Stored dataset items:

------------------------------------------------------------

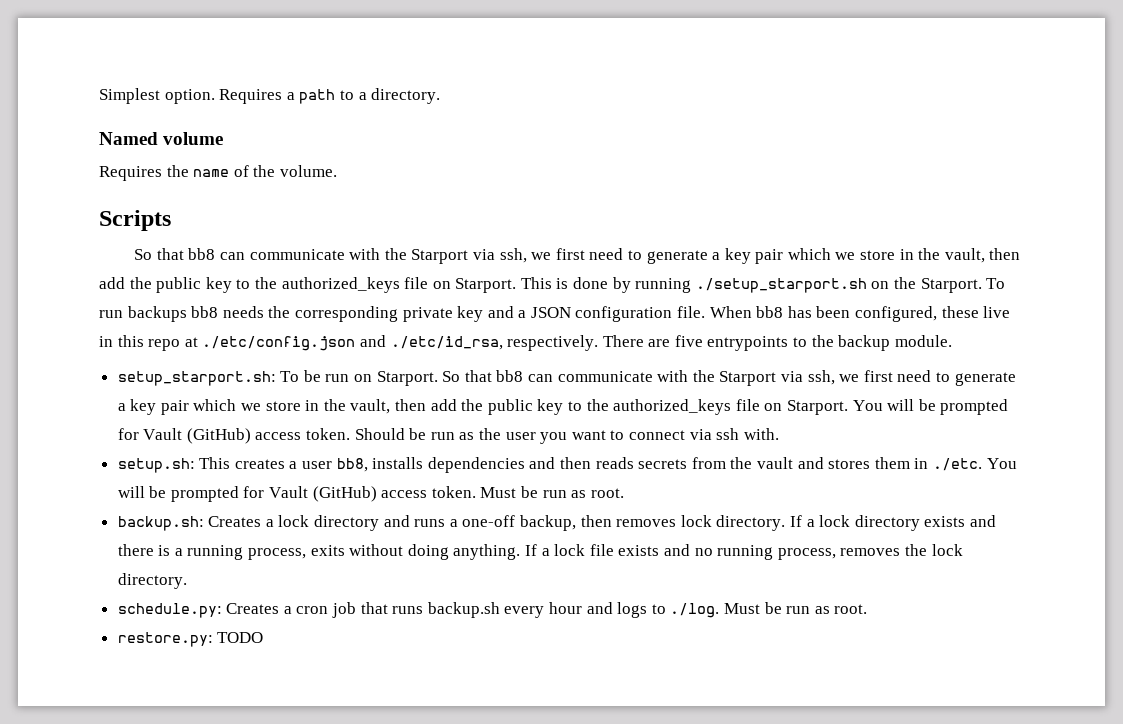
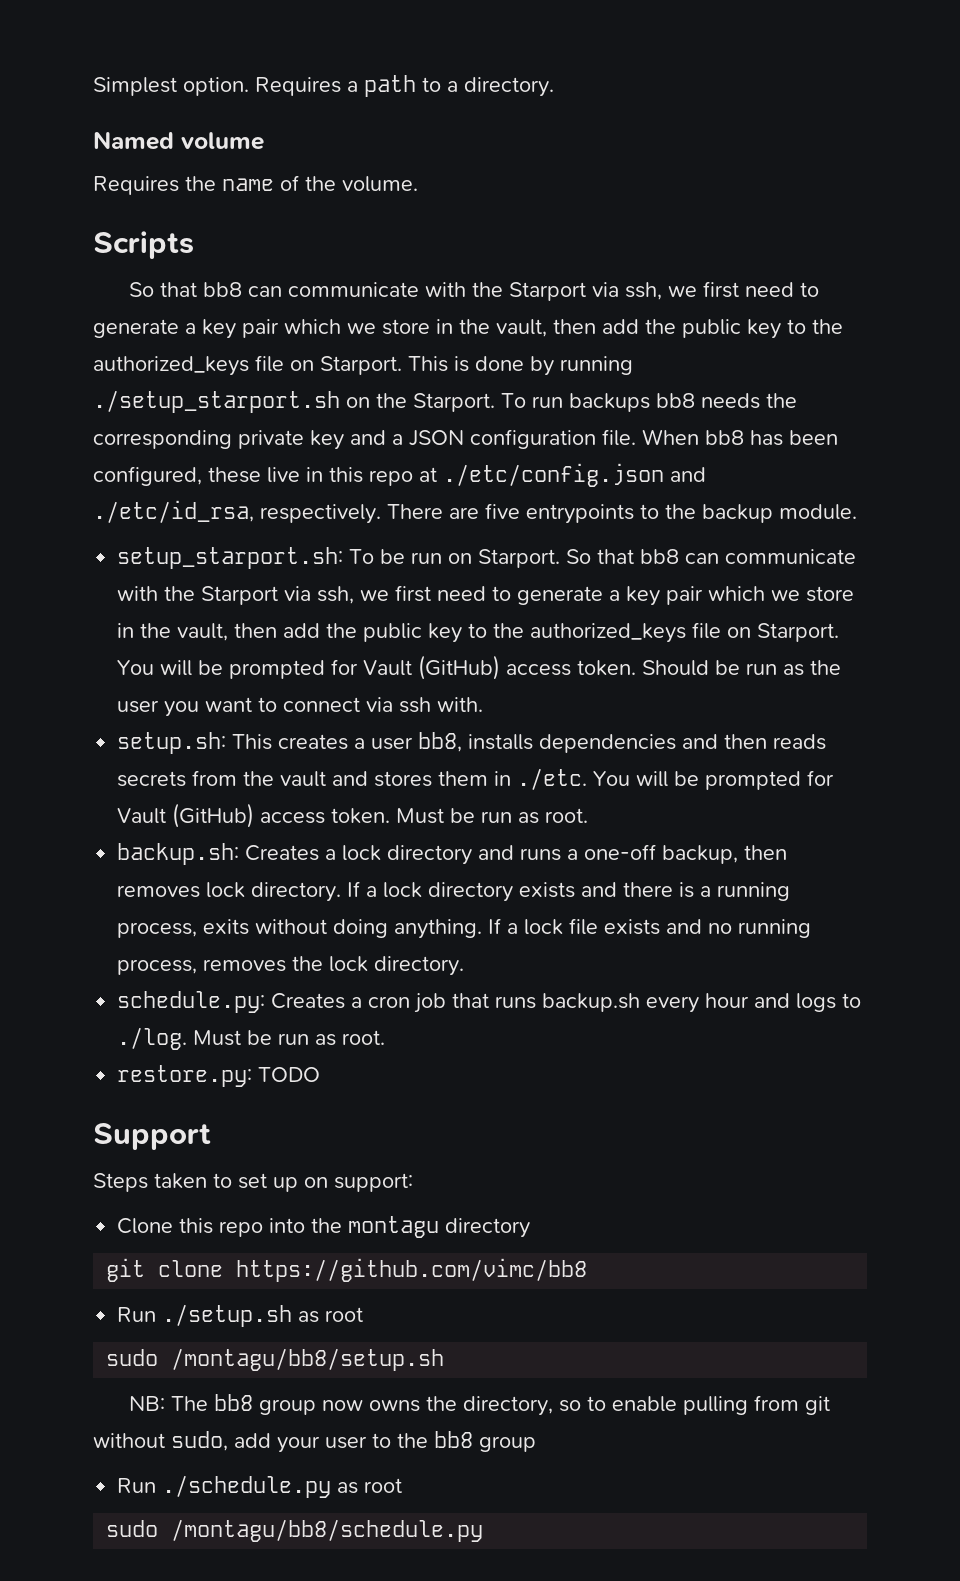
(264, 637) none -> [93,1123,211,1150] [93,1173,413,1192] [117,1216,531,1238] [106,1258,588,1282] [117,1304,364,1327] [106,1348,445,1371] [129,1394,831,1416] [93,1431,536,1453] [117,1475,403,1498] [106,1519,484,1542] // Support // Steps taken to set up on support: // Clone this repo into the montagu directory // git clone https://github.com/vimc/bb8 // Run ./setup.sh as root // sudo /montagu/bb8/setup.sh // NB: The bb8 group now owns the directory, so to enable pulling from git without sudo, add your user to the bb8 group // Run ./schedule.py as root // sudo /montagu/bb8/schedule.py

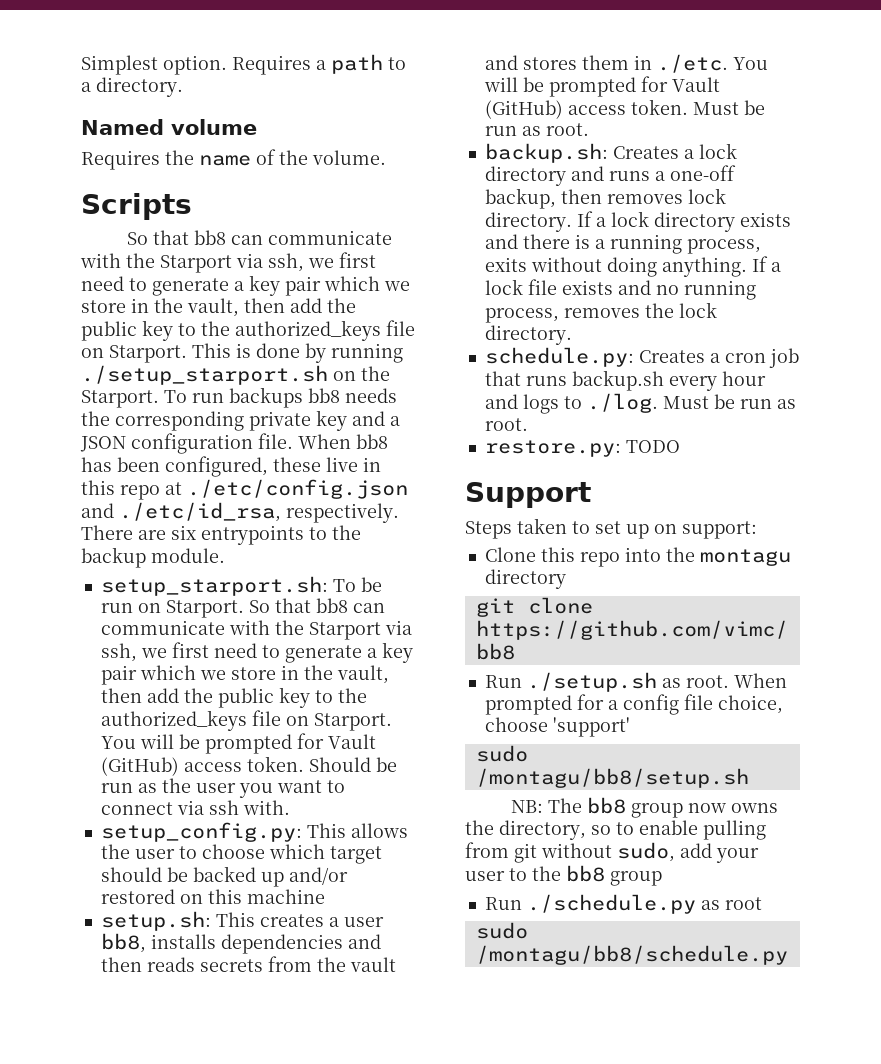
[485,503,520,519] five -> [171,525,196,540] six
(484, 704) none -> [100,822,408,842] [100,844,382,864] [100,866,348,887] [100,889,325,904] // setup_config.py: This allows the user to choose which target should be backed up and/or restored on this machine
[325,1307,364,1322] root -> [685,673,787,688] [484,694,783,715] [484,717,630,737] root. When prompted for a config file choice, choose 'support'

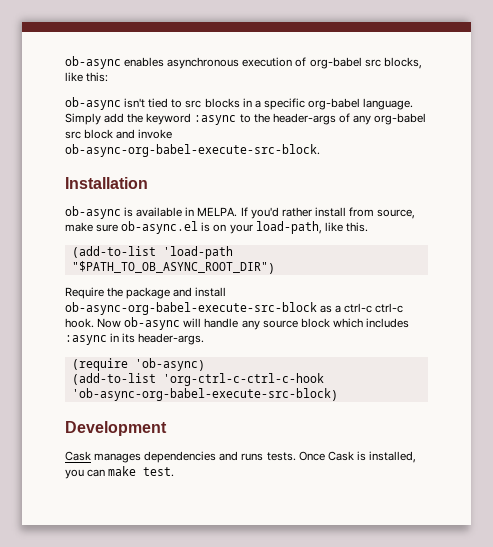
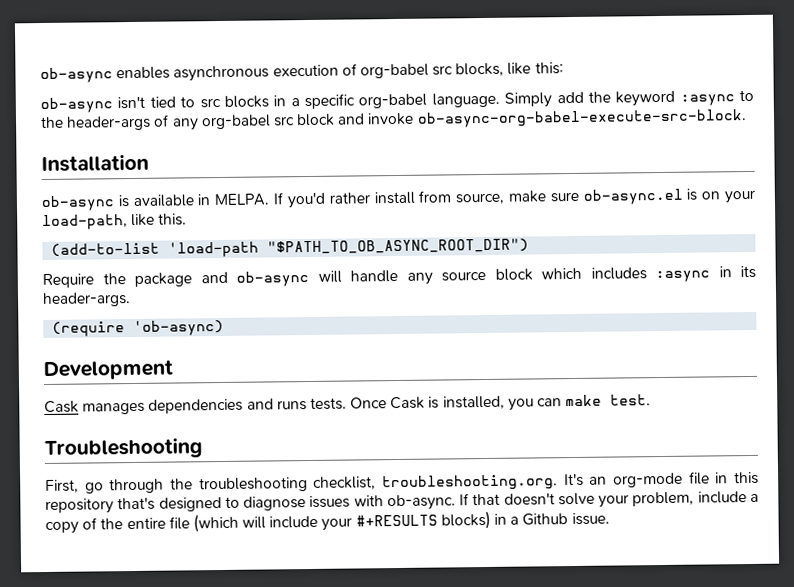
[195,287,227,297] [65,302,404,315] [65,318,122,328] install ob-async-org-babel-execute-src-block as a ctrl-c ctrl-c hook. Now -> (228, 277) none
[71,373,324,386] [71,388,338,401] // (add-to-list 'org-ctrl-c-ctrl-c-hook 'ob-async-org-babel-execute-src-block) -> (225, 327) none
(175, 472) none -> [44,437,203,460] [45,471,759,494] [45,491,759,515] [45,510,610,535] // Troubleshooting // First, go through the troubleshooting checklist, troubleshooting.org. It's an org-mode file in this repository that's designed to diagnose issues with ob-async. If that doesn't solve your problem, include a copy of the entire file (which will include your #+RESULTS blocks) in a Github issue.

------------------------------------------------------------

» EXERCISE AIM: Where a line in the entries holds the word "async", copy that line.

» ANSWER TO THE PROBLEM:
[195,287,227,297] [65,302,404,315] [65,318,122,328] install ob-async-org-babel-execute-src-block as a ctrl-c ctrl-c hook. Now -> (228, 277) none
[71,373,324,386] [71,388,338,401] // (add-to-list 'org-ctrl-c-ctrl-c-hook 'ob-async-org-babel-execute-src-block) -> (225, 327) none
(175, 472) none -> [44,437,203,460] [45,471,759,494] [45,491,759,515] [45,510,610,535] // Troubleshooting // First, go through the troubleshooting checklist, troubleshooting.org. It's an org-mode file in this repository that's designed to diagnose issues with ob-async. If that doesn't solve your problem, include a copy of the entire file (which will include your #+RESULTS blocks) in a Github issue.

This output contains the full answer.